--- Records provided ---
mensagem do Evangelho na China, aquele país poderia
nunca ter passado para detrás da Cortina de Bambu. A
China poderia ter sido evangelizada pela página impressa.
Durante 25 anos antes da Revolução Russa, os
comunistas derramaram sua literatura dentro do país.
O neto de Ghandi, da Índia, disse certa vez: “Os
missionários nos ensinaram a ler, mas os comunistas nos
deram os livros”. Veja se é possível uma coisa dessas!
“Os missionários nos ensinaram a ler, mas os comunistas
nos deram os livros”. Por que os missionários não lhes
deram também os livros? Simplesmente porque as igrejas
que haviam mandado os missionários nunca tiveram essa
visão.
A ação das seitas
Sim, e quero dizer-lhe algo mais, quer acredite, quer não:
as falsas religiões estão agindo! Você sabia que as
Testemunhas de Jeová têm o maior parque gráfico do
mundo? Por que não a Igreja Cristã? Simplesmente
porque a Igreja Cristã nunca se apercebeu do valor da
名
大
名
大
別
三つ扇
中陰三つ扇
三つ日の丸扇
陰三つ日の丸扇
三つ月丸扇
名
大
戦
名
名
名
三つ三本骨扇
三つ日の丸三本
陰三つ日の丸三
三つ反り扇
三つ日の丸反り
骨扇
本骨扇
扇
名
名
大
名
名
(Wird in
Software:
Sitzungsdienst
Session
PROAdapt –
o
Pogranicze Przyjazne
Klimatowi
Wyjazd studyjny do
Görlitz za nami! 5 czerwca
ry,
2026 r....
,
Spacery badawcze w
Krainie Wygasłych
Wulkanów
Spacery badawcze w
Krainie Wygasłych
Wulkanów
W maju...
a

--- Exercise aim ---
Reproduce the data word for word, from its very first line through the line that contains "comunistas derramaram sua".

--- Response below ---
mensagem do Evangelho na China, aquele país poderia
nunca ter passado para detrás da Cortina de Bambu. A
China poderia ter sido evangelizada pela página impressa.
Durante 25 anos antes da Revolução Russa, os
comunistas derramaram sua literatura dentro do país.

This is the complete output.